Garden Maintenance in February
February is the month when you garden starts to show the first signs of coming back to life after the go slow and dormancy of winter and because of that, it’s one of my favourite times to get outdoors and really make a difference to by sowing the seeds – literally and figuratively speaking – for the garden of your dreams.
One of your first tasks this month will be to check your soil. This is important whether you are new to your garden or you’ve been together for years because unless you know the relative acidity or alkalinity of the soil (a measure we refer to as the pH of the soil) you run the risk of wasting money by planting the wrong types of plants for your soil conditions.
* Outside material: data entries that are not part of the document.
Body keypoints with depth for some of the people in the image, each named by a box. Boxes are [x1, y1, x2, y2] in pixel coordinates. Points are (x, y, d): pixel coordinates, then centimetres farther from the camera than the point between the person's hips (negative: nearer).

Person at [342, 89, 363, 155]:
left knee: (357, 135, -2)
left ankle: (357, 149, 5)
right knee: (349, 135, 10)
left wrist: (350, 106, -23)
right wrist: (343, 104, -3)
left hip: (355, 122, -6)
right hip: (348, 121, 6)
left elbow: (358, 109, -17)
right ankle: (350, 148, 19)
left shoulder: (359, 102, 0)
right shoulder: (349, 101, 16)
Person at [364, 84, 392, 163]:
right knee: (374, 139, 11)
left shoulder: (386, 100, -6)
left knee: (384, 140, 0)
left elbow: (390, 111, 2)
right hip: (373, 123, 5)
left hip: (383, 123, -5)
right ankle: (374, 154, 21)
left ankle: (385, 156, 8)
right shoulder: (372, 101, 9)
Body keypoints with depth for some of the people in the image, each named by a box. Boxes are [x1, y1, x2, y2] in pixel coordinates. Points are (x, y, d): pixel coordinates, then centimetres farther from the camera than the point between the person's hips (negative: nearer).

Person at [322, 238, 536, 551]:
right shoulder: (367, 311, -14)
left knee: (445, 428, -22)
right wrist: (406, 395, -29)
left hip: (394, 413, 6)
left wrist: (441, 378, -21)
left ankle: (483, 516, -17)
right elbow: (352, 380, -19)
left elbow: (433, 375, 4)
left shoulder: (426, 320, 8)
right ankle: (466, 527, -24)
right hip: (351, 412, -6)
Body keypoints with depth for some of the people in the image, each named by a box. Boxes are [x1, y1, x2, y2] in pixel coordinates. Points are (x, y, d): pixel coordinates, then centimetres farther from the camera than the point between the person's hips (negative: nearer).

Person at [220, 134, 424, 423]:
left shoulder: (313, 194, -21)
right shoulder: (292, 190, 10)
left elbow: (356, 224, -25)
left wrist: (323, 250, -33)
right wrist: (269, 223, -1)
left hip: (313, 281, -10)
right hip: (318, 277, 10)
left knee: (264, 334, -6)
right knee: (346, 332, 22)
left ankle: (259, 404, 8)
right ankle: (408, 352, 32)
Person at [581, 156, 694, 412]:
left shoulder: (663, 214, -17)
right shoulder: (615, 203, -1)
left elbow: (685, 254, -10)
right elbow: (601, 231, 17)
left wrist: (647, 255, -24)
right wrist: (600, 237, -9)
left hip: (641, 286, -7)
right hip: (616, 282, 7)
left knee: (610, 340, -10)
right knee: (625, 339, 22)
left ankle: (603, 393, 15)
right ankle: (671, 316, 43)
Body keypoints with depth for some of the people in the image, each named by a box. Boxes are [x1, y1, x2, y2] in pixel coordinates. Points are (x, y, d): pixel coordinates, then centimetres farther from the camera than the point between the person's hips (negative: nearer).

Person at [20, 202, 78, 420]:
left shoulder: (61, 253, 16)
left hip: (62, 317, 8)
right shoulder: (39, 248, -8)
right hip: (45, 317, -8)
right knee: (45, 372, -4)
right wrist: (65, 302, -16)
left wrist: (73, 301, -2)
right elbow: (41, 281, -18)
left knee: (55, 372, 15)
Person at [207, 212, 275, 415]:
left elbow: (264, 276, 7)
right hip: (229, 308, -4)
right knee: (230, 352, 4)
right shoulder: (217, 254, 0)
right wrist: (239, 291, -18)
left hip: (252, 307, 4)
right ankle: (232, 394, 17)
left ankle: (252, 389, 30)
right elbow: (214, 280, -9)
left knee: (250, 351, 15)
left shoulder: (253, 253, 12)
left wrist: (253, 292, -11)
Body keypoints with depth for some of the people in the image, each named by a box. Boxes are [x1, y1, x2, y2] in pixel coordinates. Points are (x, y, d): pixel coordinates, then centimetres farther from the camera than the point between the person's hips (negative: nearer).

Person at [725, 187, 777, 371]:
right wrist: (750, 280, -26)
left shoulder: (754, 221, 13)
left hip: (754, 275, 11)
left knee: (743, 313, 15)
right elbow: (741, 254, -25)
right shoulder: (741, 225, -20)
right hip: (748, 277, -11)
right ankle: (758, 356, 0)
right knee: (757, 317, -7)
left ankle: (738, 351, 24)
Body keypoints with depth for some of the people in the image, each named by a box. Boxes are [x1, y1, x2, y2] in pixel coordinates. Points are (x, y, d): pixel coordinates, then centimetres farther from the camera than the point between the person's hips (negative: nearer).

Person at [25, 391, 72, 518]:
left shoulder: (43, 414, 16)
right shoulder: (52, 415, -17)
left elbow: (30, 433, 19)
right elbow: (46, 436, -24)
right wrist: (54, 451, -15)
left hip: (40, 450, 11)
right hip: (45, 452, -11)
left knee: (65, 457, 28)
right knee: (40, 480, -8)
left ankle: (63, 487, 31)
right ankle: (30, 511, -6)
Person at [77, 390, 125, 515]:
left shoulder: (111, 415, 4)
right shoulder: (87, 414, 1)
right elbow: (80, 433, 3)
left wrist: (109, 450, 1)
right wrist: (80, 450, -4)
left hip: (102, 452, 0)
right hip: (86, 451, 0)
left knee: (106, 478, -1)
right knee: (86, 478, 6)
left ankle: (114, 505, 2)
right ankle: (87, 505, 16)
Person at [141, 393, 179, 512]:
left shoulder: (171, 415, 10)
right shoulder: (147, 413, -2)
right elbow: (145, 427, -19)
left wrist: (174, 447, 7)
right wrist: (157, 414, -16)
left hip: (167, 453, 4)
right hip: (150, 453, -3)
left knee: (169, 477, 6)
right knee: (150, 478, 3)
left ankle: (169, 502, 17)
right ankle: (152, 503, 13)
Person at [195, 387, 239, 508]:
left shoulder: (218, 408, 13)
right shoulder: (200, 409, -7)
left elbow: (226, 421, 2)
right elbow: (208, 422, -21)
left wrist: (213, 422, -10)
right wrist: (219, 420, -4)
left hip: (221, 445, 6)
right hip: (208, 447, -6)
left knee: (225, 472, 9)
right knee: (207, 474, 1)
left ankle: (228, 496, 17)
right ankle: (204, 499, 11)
And whilst you’re testing the pH, you should also check nutrient levels so that you can improve the condition of the soil and give your plants the best fighting chance of success.
Another key task is to cut back the deciduous grasses that you’ve left uncut over winter. We’ve talked before about the beauty of the winter garden and how, when nothing is growing, structure and the silhouette of a plant’s shape become the all important aesthetic through the months of December and January. Having enjoyed this apsect of a mid winter garden, it’s now time to get cutting and pruning and clear the decks ready for the new lease of life and plant growth that is already pushing up and through the soil. You will also need to cut back those flowering perennials and shrubs that will come again in the spring or the summer. The pruning shears won’t be far from your side throughout this month because now it also the time to tackle the hedges, wisteria and conservatory climbing plants.
If you’re a keen vegetable gardener or proud allotment owner, now is the time to start preparing your vegetable seed beds and to start sowing some of your vegetables under cover. This is also the month to chit your potatoes and net fruit and winter vegetable crops to keep the hungry birds off. You’ll notice the wildlife starting to reawaken alongside the garden so don’t forget to keep feeding the wild birds and any other creatures you have welcomed to share your outdoor space with you. This is the right time to plant roses but don’t plant new plants in the same spot where you’ve grown roses before or you risk introducing replant diseases. Check all your plants – shrubs, trees and veg for signs of disease and take immediate action if you find signs of blight or poor health.
Back indoors, February is also the month to order your gardening catalogues for spring and summer flowering bulbs, bedding plants and perennials. Light the fire, toast the crumpets and settle down in your favourite easy chair to plan the riot of spring and summer colour that you can spend the next few months of the gardening year looking forward to seeing come to fruition.